Beyond Whittle's likelihood - new Bayesian semiparametric approaches to time series analysis
Project Team Members
Renate Meyer (University of Auckland)
Alexander Meier, First Phase
Patricio M. Russel (University of Auckland), Second Phase
Matthew Edwards (University of Edinburgh)
First Phase: 01/2016 - 12/2018 (DFG grant: KI 1443/3-1)
Second Phase: 01/2019-12/2021 (DFG grant: KI 1443/3-2)
Even though nonparametric Bayesian inference has been a rapidly growing topic over the last decade, only very few nonparametric Bayesian approaches to time series analysis have been developed. The main challenge lies in the necessity to specify a likelihood function for Bayesian statistical inference.Several authors solved this problem by using Whittle's likelihood as an approximation for Bayesian modeling of the spectral density as the main nonparametric characteristic of stationary time series. Even for non-Gaussian stationary time series, which are not completely specified by their first and second-order structure, the Whittle likelihood results in asymptotically correct statistical inference in many situations but often at the cost of a loss of efficiency.
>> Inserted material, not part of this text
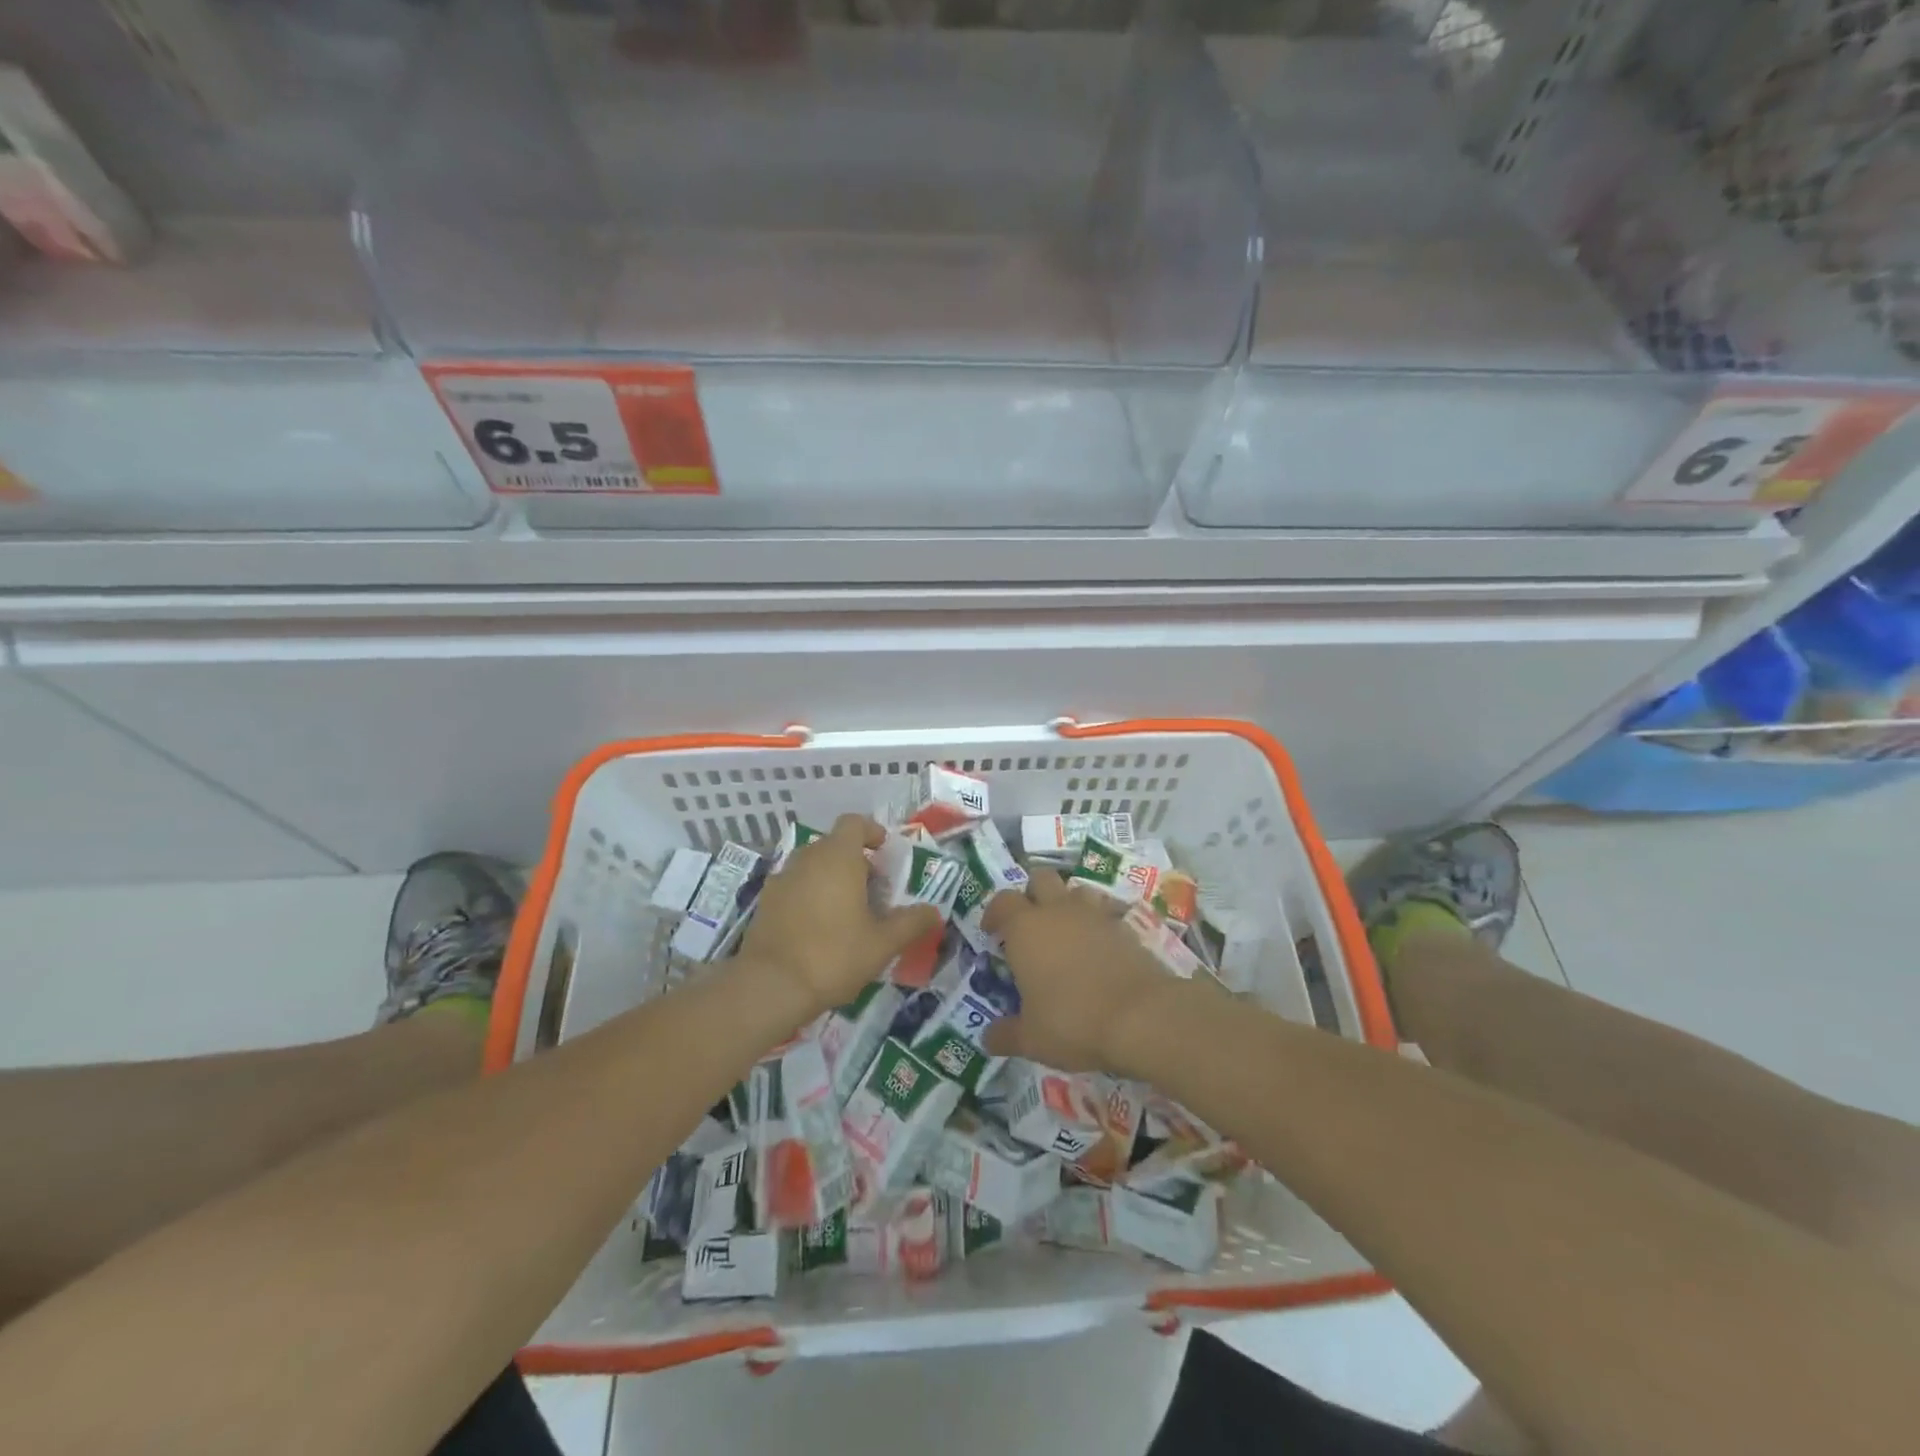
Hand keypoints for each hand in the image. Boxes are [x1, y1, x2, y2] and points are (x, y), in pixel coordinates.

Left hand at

Parametric models, on the other hand, are more powerful but fail if the model is misspecified. Modern nonparametric bootstrap methods for time series face similar challenges and implicitly use non- or semiparametric approximations of the true likelihood. In this project, we will take advantage of state-of-the-art developments in the bootstrap realm of time series analysis in several ways: First, we will combine Bayesian parametric time series likelihoods in the time domain with a frequency-domain correction based on nonparametric prior distributions.This yields an entirely new semiparametric approach to Bayesian time series analysis. Furthermore, multivariate extensions based on Whittle's likelihood and a Gamma process prior are investigated.
Furthermore, we will combine multivariate Bayesian parametric time series likelihoods in the time domain with a frequency-domain correction based on nonparametric prior distributions. We will then use this likelihood approximation to nonparametrically model the error term in an otherwise parametric model such as linear and non-linear regression, change point or unit-root models.
Finally, we propose and analyse a new likelihood approximation for locally stationary time series, i.e. time series with a slowly changing dependency structure so that while not being stationary globally, they can be considered approximately stationary in a certain neighbourhood of every point in time. The approximation is based on moving local Fourier coefficients which have similar statistical properties globally as the global Fourier coefficients in the stationary case.